Instruction for the entries that follow: retype exactly the lines from the line with "tep-On c/Pedal 50Litros Cinza" to the line with "reconstruye cómo el autismo h", both included, and omit all others.

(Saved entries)
──────
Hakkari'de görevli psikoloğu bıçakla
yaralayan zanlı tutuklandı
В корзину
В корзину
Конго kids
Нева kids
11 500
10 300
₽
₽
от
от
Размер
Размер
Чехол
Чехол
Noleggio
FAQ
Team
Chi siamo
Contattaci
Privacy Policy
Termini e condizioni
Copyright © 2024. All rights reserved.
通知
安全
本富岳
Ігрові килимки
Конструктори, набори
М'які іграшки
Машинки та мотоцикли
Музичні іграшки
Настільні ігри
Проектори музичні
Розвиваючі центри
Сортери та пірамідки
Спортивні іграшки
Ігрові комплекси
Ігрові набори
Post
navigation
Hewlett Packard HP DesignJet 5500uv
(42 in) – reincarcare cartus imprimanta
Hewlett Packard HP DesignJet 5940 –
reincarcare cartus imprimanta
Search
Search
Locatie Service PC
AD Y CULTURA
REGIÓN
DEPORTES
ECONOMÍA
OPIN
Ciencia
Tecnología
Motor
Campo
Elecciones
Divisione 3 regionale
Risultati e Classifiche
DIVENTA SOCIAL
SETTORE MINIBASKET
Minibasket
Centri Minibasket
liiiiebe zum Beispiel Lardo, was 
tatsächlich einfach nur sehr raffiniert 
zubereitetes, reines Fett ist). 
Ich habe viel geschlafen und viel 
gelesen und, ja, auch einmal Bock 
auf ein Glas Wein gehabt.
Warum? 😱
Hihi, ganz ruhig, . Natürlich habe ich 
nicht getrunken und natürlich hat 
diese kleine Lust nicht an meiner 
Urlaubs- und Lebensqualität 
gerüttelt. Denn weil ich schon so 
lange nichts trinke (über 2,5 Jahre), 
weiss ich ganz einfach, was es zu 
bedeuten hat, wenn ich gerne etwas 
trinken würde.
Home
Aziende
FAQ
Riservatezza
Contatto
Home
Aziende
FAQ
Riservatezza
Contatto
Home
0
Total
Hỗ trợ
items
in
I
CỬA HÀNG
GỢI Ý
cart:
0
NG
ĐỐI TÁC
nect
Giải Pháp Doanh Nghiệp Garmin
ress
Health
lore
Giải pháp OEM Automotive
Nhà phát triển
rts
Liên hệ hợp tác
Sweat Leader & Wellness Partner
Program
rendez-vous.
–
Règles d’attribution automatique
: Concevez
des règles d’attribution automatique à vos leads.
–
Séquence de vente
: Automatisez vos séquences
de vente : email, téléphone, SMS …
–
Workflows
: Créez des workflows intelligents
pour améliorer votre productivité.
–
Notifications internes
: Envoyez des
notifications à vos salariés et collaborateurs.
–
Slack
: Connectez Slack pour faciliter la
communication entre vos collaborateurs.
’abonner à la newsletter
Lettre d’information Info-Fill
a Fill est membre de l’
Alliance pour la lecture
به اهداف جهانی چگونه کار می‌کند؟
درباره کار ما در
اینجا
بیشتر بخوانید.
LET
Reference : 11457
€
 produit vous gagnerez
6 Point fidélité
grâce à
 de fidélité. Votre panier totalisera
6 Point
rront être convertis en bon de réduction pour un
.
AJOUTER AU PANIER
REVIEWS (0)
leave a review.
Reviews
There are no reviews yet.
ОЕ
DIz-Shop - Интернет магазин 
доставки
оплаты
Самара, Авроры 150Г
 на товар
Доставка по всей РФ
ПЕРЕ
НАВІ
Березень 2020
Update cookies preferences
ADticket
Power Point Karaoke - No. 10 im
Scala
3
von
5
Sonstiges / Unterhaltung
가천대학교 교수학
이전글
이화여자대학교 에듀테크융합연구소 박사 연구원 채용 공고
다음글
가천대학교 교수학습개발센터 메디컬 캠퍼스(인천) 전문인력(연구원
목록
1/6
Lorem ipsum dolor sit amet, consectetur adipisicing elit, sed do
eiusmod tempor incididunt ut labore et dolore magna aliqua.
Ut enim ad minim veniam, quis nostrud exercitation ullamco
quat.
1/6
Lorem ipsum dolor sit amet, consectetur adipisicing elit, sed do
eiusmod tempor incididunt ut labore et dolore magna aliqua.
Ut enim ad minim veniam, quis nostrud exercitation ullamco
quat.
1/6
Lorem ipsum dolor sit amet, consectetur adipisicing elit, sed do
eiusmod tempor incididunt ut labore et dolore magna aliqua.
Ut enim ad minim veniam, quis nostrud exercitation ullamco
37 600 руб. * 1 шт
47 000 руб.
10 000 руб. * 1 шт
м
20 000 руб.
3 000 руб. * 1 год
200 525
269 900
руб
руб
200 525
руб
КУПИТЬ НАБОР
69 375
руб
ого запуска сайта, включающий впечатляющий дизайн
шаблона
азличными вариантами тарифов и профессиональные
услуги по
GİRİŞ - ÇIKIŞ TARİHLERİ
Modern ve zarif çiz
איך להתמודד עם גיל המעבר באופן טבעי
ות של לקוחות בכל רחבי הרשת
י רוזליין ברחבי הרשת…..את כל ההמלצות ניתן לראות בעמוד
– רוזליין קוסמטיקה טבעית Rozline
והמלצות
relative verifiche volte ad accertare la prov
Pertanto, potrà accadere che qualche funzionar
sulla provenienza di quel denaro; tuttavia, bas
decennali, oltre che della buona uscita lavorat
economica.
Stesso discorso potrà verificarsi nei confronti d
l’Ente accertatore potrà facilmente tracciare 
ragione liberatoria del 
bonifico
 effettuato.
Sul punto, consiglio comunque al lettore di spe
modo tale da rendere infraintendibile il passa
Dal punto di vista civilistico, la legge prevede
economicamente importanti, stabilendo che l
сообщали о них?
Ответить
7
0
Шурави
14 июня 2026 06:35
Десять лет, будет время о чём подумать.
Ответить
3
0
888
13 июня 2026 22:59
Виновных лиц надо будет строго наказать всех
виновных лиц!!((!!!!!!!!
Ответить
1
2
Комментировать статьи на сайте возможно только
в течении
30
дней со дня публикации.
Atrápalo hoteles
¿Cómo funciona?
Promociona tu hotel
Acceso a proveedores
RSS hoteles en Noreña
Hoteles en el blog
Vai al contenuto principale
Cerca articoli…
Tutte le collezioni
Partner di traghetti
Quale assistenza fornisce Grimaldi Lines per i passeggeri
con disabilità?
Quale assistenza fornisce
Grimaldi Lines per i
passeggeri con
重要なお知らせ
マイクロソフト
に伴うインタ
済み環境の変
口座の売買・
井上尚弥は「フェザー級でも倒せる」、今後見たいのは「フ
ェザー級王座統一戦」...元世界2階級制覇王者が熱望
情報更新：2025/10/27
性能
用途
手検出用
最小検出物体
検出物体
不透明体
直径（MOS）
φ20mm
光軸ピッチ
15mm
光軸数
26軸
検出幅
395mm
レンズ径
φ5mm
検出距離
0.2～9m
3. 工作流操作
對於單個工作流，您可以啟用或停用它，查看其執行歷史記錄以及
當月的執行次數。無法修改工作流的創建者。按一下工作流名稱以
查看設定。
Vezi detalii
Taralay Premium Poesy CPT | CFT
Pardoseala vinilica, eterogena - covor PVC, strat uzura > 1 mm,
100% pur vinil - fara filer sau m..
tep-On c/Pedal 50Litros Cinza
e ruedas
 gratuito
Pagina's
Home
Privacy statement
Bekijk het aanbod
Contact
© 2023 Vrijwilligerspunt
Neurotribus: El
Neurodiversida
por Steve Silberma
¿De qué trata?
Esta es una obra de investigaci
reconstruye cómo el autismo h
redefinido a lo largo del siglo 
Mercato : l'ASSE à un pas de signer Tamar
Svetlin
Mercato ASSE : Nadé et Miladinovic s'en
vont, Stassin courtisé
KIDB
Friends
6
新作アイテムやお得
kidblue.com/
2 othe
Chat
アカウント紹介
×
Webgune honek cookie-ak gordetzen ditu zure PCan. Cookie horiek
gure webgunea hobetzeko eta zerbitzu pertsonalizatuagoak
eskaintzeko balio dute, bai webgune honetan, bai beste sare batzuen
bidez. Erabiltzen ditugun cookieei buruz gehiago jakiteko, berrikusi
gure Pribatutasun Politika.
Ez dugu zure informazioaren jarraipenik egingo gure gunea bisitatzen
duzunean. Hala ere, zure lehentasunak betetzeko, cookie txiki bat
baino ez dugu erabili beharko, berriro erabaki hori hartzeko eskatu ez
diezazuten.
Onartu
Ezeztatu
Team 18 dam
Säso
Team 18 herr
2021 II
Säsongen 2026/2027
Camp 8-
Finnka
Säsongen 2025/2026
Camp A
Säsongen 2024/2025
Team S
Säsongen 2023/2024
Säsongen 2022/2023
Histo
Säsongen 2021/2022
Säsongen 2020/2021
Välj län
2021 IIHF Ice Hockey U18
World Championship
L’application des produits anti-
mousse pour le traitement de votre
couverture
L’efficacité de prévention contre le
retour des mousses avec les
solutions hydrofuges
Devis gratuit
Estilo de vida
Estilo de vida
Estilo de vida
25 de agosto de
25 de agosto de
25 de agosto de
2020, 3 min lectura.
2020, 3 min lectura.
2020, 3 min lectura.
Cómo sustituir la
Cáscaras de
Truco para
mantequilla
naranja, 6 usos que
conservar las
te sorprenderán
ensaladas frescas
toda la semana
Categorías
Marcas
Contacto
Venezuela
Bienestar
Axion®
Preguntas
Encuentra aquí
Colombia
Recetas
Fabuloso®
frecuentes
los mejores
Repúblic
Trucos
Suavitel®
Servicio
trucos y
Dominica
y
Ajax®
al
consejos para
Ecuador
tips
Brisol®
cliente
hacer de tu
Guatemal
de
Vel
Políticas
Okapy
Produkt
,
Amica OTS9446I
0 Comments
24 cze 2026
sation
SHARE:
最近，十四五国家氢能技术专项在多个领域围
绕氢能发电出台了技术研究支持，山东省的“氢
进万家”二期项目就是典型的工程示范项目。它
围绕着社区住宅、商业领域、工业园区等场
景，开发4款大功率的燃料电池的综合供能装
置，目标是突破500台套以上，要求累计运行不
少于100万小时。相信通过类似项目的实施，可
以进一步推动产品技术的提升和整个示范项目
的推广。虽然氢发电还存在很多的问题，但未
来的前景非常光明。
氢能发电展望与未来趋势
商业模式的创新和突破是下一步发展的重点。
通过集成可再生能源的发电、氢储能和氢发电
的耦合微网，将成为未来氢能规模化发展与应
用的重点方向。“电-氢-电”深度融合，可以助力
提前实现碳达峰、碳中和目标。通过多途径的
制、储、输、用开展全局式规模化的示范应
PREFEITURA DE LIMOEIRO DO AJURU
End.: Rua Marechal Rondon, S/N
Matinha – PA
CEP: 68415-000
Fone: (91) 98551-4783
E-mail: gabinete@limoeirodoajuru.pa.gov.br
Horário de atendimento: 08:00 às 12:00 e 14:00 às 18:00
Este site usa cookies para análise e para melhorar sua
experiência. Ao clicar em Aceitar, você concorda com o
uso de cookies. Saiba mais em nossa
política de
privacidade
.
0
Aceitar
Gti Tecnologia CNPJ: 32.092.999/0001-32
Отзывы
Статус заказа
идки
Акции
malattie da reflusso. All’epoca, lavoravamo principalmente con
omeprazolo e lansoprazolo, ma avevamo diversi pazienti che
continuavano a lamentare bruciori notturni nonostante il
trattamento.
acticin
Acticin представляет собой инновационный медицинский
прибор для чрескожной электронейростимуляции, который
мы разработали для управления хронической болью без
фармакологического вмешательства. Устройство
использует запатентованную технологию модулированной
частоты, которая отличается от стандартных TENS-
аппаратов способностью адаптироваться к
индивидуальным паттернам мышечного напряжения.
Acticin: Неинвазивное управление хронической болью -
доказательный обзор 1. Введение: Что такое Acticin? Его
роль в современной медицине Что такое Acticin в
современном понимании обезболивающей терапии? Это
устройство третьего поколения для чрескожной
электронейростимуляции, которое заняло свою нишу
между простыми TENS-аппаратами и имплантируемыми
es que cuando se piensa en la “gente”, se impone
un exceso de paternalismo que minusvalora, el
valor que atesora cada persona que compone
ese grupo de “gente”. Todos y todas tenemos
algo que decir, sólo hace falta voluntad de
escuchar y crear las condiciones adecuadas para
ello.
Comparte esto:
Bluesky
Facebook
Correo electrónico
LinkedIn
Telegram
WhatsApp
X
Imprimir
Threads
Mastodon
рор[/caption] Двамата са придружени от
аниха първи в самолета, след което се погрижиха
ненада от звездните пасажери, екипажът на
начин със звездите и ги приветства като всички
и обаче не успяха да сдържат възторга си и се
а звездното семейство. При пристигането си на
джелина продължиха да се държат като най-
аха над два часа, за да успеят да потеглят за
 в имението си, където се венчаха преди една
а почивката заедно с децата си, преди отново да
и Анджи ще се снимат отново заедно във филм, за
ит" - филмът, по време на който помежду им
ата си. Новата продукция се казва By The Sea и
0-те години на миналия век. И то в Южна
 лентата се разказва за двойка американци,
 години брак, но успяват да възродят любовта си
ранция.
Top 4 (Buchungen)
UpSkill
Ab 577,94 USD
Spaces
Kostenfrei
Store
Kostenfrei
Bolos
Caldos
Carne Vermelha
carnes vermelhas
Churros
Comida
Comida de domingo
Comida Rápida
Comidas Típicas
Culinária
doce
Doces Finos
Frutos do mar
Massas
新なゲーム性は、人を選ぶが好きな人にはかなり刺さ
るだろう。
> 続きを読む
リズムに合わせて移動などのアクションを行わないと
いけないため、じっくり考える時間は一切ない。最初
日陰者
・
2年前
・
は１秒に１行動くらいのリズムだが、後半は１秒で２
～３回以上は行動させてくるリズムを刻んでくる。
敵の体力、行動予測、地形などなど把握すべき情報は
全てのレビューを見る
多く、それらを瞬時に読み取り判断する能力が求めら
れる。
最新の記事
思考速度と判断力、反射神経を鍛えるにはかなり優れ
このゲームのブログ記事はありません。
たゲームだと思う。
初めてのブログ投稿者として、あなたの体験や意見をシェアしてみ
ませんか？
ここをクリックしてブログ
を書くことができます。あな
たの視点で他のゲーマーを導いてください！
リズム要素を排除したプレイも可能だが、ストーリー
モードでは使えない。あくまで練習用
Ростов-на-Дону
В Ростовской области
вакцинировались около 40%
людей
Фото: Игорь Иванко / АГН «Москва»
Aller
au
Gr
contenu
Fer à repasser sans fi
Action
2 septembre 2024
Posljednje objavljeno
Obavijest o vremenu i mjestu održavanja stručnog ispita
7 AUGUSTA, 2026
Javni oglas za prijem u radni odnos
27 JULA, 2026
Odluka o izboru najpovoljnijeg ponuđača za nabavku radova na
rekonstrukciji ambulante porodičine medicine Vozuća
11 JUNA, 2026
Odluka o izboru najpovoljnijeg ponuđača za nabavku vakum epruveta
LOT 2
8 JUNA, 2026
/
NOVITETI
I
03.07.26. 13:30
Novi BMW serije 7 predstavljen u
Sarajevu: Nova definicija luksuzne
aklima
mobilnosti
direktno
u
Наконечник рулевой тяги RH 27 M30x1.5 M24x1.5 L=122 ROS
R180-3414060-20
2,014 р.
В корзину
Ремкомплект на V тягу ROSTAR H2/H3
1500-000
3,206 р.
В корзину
──────
● Solution for this problem
tep-On c/Pedal 50Litros Cinza
e ruedas
 gratuito
Pagina's
Home
Privacy statement
Bekijk het aanbod
Contact
© 2023 Vrijwilligerspunt
Neurotribus: El
Neurodiversida
por Steve Silberma
¿De qué trata?
Esta es una obra de investigaci
reconstruye cómo el autismo h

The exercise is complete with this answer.